• [WHAT YOU HAVE TO DO]: Only the lines from the start of the entries up to and including the line with "MX20 SL Kids" should be written out, exactly as they stand.

• [TASK DATA]:
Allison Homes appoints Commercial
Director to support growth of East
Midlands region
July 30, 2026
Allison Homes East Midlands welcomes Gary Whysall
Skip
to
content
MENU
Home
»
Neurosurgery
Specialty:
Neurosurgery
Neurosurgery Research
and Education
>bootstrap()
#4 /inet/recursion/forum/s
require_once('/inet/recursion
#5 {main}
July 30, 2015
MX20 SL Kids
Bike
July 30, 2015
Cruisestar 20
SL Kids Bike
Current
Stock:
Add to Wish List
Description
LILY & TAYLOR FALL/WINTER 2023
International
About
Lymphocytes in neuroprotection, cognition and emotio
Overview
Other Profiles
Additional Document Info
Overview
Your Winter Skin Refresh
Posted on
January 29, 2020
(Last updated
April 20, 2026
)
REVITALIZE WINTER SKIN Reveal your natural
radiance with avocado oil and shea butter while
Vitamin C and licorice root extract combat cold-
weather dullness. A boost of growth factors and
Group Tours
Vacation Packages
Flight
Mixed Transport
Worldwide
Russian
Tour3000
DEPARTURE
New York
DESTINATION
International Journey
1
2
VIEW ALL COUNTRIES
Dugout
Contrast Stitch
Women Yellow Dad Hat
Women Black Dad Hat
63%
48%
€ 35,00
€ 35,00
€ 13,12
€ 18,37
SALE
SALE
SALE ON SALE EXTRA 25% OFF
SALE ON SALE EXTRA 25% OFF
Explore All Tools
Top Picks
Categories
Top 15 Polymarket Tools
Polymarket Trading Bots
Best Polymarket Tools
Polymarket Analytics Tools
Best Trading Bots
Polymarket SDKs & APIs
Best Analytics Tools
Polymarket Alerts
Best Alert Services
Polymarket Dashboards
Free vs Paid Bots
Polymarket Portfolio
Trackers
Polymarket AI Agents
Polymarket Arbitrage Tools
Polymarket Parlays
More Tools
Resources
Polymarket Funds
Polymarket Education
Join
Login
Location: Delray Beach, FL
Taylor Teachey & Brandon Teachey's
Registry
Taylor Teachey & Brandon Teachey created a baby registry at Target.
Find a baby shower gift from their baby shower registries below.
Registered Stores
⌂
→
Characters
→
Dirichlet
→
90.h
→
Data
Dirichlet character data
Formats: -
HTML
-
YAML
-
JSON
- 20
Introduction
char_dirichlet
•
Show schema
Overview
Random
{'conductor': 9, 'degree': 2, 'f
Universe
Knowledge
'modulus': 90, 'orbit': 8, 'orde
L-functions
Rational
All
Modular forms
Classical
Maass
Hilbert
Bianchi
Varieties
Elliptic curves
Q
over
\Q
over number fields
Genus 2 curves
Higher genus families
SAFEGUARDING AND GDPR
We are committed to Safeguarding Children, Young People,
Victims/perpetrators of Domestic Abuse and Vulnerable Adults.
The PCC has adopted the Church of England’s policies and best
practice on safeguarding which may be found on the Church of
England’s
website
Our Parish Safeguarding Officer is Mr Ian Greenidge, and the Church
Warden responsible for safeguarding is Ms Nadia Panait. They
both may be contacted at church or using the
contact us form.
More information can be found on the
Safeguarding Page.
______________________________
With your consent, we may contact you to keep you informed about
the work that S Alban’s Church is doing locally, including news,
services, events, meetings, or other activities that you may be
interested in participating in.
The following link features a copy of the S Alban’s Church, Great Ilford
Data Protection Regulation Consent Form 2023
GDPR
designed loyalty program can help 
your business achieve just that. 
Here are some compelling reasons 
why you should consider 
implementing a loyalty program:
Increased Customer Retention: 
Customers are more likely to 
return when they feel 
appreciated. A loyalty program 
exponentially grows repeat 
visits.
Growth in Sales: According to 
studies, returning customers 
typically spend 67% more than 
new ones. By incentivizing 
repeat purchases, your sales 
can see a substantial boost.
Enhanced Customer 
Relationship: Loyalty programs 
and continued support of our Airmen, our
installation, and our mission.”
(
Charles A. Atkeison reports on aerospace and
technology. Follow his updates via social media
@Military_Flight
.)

• [SOLUTION FOR THIS PROBLEM]:
Allison Homes appoints Commercial
Director to support growth of East
Midlands region
July 30, 2026
Allison Homes East Midlands welcomes Gary Whysall
Skip
to
content
MENU
Home
»
Neurosurgery
Specialty:
Neurosurgery
Neurosurgery Research
and Education
>bootstrap()
#4 /inet/recursion/forum/s
require_once('/inet/recursion
#5 {main}
July 30, 2015
MX20 SL Kids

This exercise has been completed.